Couriers of the Gospel: England and Zurich, 1531-1558.
Marshall, Peter
Carrie Euler. Couriers of the Gospel: England and Zurich,
1531-1558.
Zurcher Beitrage zur Reformationsgeschischte 25. Zurich:
Theologischer Verlag Zurich, 2006. x + 350 pp. index. append. tbls. map.
bibl. [euro]34. ISBN: 978-3-290-17393-7.
This detailed and thorough monograph makes a valuable contribution
to the field of English Reformation studies. Euler's theme is the
network of ties, both intellectual and personal, linking the kingdom of
England to the Swiss Reformed city of Zurich in the reigns of Henry
VIII, Edward VI, and Mary I. The key figure is Zwingli's successor
as leader of the church in Zurich, Heinrich Bullinger, who in 1553 was
able to declare before the city council that "the crown of England
has entirely the teaching and faith that we also have" (96).
Arguably, Euler exaggerates the extent to which "modern scholars
have all but lost sight of England's connections to Zurich" in
this period (10). The Zurich relationship is much to the fore, for
example, in Diarmaid MacCulloch's influential work on the Edwardian
church, a church that MacCulloch suggests is better described as
"Bullingerian" than as Zwinglian or Calvinist. Nonetheless,
Euler fills out the picture with great proficiency.
After an initial survey of the development of the Zurich Reformed
tradition, the book's second chapter surveys an extensive
correspondence: letters passing between England and Zurich, between
Zurichers and English Protestant exiles, and among Continental reformers
commenting on English affairs (an imposing total of 950 letters,
usefully catalogued in an appendix). The next chapter provides a close
reading of English translations of twenty-one works by five Zurich
authors, texts again helpfully catalogued in the appendices. There
follows a succession of thematic studies: on how Zurich attitudes
towards what Euler calls (in a slightly awkward phrase) "material
piety" helped shape the iconoclastic policies of the Henrician and
Edwardian regimes; on the role of Zurich anti-Anabaptist writings in
helping to define English Protestant orthodoxy; and on the significance
of translations of Bullinger's Der Christlich Eestand (Christian
State of Matrimony) in disseminating in England evangelical ideas,
especially covenant theology.
In the course of this there are many insights, and some surprises.

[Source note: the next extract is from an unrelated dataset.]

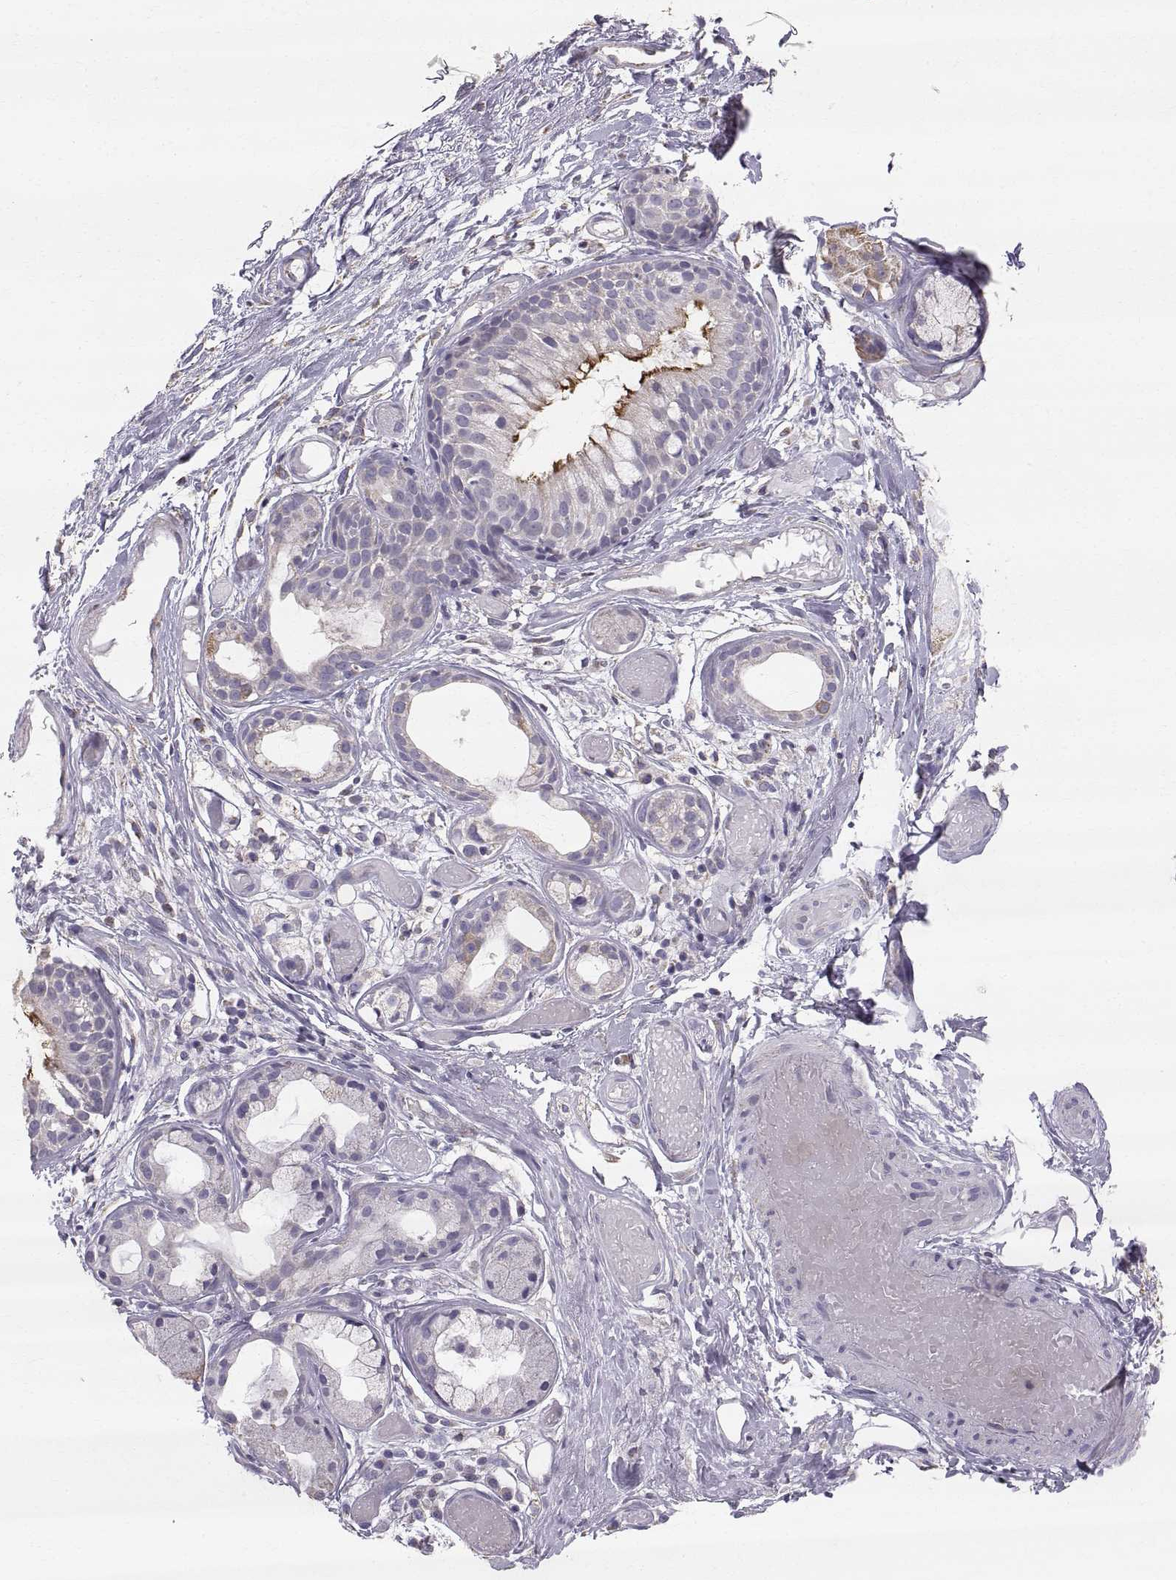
{"staining": {"intensity": "negative", "quantity": "none", "location": "none"}, "tissue": "soft tissue", "cell_type": "Fibroblasts", "image_type": "normal", "snomed": [{"axis": "morphology", "description": "Normal tissue, NOS"}, {"axis": "topography", "description": "Cartilage tissue"}], "caption": "Immunohistochemistry of benign human soft tissue shows no expression in fibroblasts.", "gene": "STMND1", "patient": {"sex": "male", "age": 62}}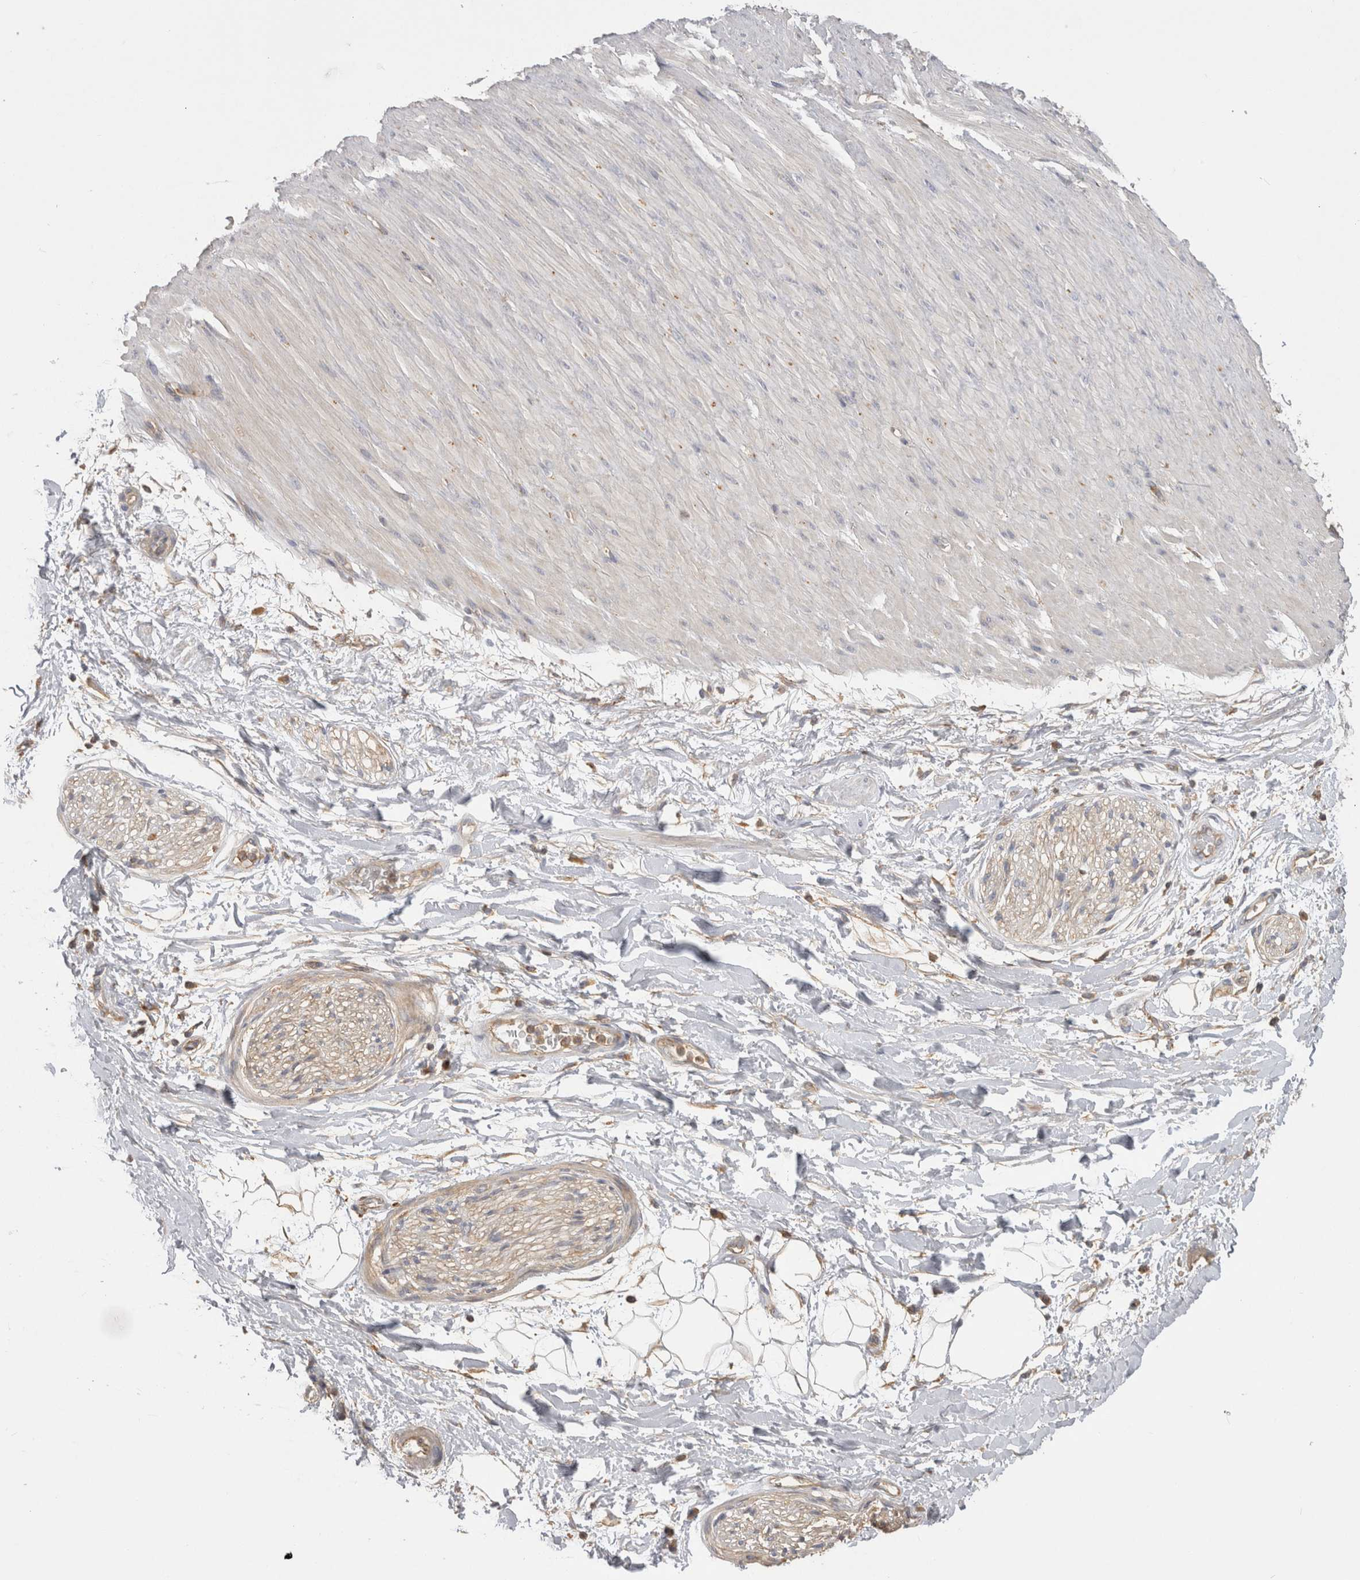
{"staining": {"intensity": "moderate", "quantity": "25%-75%", "location": "cytoplasmic/membranous"}, "tissue": "adipose tissue", "cell_type": "Adipocytes", "image_type": "normal", "snomed": [{"axis": "morphology", "description": "Normal tissue, NOS"}, {"axis": "topography", "description": "Soft tissue"}], "caption": "Normal adipose tissue shows moderate cytoplasmic/membranous staining in approximately 25%-75% of adipocytes, visualized by immunohistochemistry. (DAB (3,3'-diaminobenzidine) IHC, brown staining for protein, blue staining for nuclei).", "gene": "CHMP6", "patient": {"sex": "male", "age": 72}}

Ironically, Bullinger's marriage text was popular in England
because of its similarity to pre-Reformation domestic conduct books. In
fact, Euler argues that most translations of Zurich works were concerned
with practical piety rather than anti-Catholic polemic. It is refreshing
to be told of the "moderation and pragmatism" of the Zurich
tradition (24), and Euler makes an intriguing case for Zwingli's
and Bullinger's writings as a possible source for the adiaphorist
tradition in English Protestant theology. Occasionally, one feels the
case is being pushed too hard. Euler is right to reiterate Margaret
Aston's emphasis on the profound significance of Henry VIII's
church adopting as official policy in 1537 the renumbering of the
Decalogue first widely promulgated by the Zurich reformer Leo Jud. This
made the prohibition of graven images a separate second commandment and
provided a charter for iconoclasts. But Euler is not able to demonstrate
a direct Zurich connection in the introduction of the new numbering into
the Bishops' Book, and she is too quick to dismiss Richard
Rex's insightful reading of Henry as a would-be Old Testament
monarch. A kind of Erasmian fundamentalism, rather than any conscious
debt to Reformed theology, lay behind that king's attitudes toward
shrines and imagery
In her conclusion, Euler sees the flow of influence as distinctly
one-way: "the Zurich church would not have developed differently
without its ties to England" (267). Is this really so? One wonders
how far this finding is predetermined by the research questions the book
sets itself. The fact that the story wraps up with the accession of
Elizabeth I is perhaps also regrettable. As Euler herself recognizes,
Bullinger was a force to be reckoned with up to his death in 1575, and
his influence survived thereafter. The famous Calvinist consensus of the
Elizabethan church was neither immediate nor total. We might usefully
have been told that as late as 1586, Archbishop Whitgift was ordering
all non-preaching clergy in the province of Canterbury to study weekly
one of the sermons from Bullinger's Decades. Yet such caveats
aside, Carrie Euler has supplied us with an indispensable guide to
Anglo-Zurich relations in the mid-Tudor years, and an important
corrective to the parochialism within which the study of the English
Reformation often threatens to confine itself.